Swift中没有输入参数的通用函数？

Question

I have a generic Swift function like this:

func toNSArray<T>() -> [T] {
...
}

The compiler gives no error but I do not know how to call this function. I tried:

jList.toNSArray<String>()
jList.<String>toNSArray()

but it did not work.

How do I call a Generic function in Swift without input parameters?

Answer 1

You need to tell Swift what the return type needs to be through some calling context:

// either
let a: [Int] = jList.toNSArray()

// or, if you aren’t assigning to a variable
someCall( jList.toNSArray() as [Int] )

Note, in the latter case, this would only be necessary if someCall took a vague type like Any as its argument. If instead, someCall is specified to take an [Int] as an argument, the function itself provides the context and you can just write someCall( jList.toNSArray() )

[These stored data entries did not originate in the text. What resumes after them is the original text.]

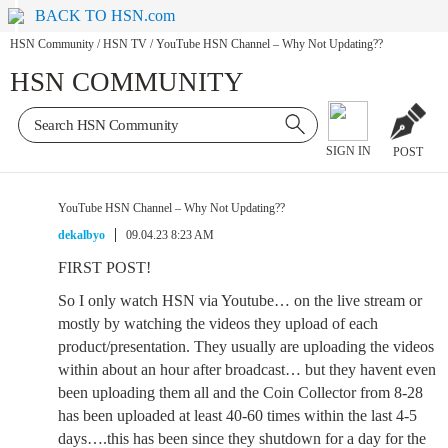
BACK TO HSN.com
HSN Community
/
HSN TV
/
YouTube HSN Channel – Why Not Updating??
HSN COMMUNITY
SIGN IN
POST
YouTube HSN Channel – Why Not Updating??
dekalbyo
09.04.23 8:23 AM
FIRST POST!
So I only watch HSN via Youtube… on the live stream or
mostly by watching the videos they upload of each
product/presentation. They usually are uploading the videos
within about an hour after broadcast… but they havent even
been uploading them all and the Coin Collector from 8-28
has been uploaded at least 40-60 times within the last 4-5
days….this has been since they shutdown for a day for the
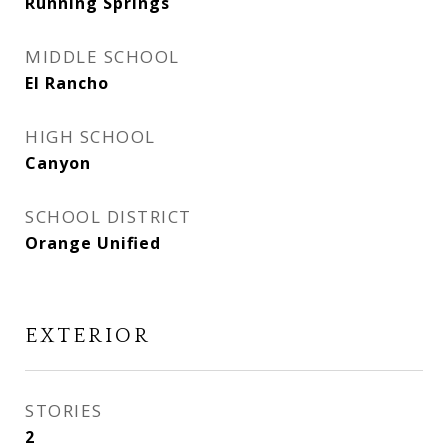
Running Springs
MIDDLE SCHOOL
El Rancho
HIGH SCHOOL
Canyon
SCHOOL DISTRICT
Orange Unified
EXTERIOR
STORIES
2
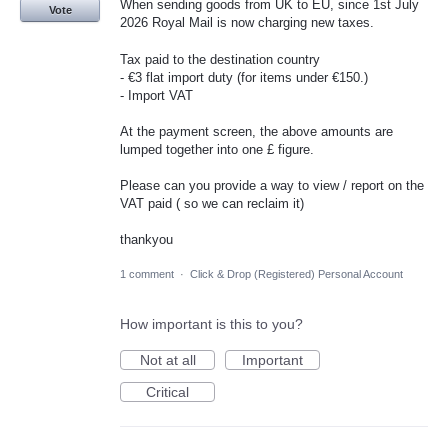
When sending goods from UK to EU, since 1st July
Vote
2026 Royal Mail is now charging new taxes.
Tax paid to the destination country
- €3 flat import duty (for items under €150.)
- Import VAT
At the payment screen, the above amounts are
lumped together into one £ figure.
Please can you provide a way to view / report on the
VAT paid ( so we can reclaim it)
thankyou
1 comment
·
Click & Drop (Registered) Personal Account
How important is this to you?
Not at all
Important
Critical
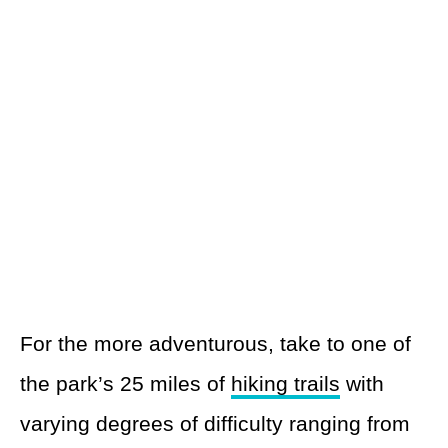
For the more adventurous, take to one of
the park’s 25 miles of
hiking trails
with
varying degrees of difficulty ranging from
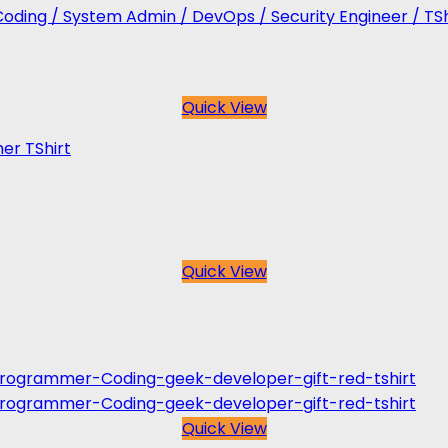
Coding / System Admin / DevOps / Security Engineer / TSh
Quick View
er TShirt
Quick View
Quick View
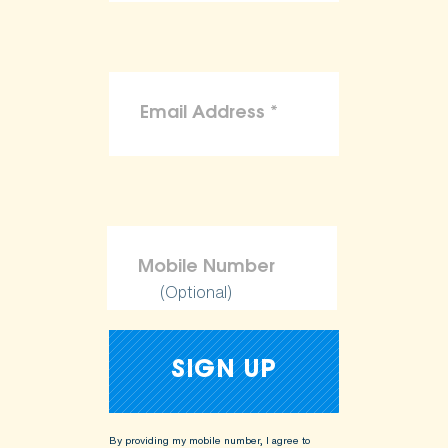
(Optional)
By providing my mobile number, I agree to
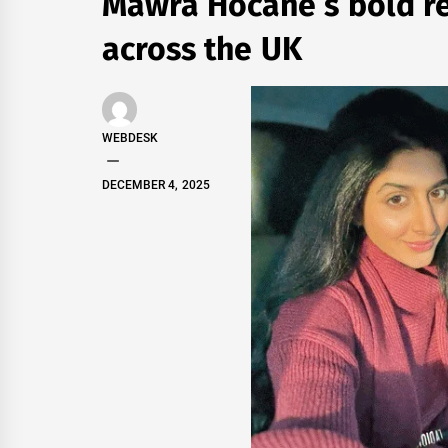
Mawra Hocane’s bold re
across the UK
WEBDESK
DECEMBER 4, 2025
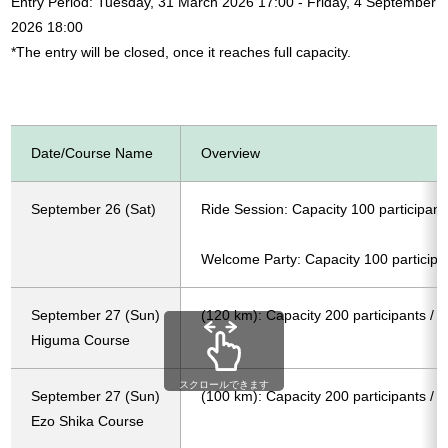
Entry Period: Tuesday, 31 March 2026 17:00 - Friday, 4 September
2026 18:00
*The entry will be closed, once it reaches full capacity.
Date/Course Name
Overview
September 26 (Sat)
Ride Session: Capacity 100 participant
Welcome Party: Capacity 100 participa
September 27 (Sun)
(120 km): Capacity 200 participants / 
Higuma Course
スクロールできます
September 27 (Sun)
(100 km): Capacity 200 participants / 
Ezo Shika Course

In fact sometimes the context can be very tenuously inferred! This works, for example:

extension Array {
    func asT<T>() -> [T] {
        var results: [T] = []
        for x in self {
            if let y = x as? T {
                results.append(y)
            }
        }
        return results
    }
}


let a: [Any] = [1,2,3, "heffalump"]

// here, it’s the 0, defaulting to Int, that tells asT what T is...
a.asT().reduce(0, combine: +)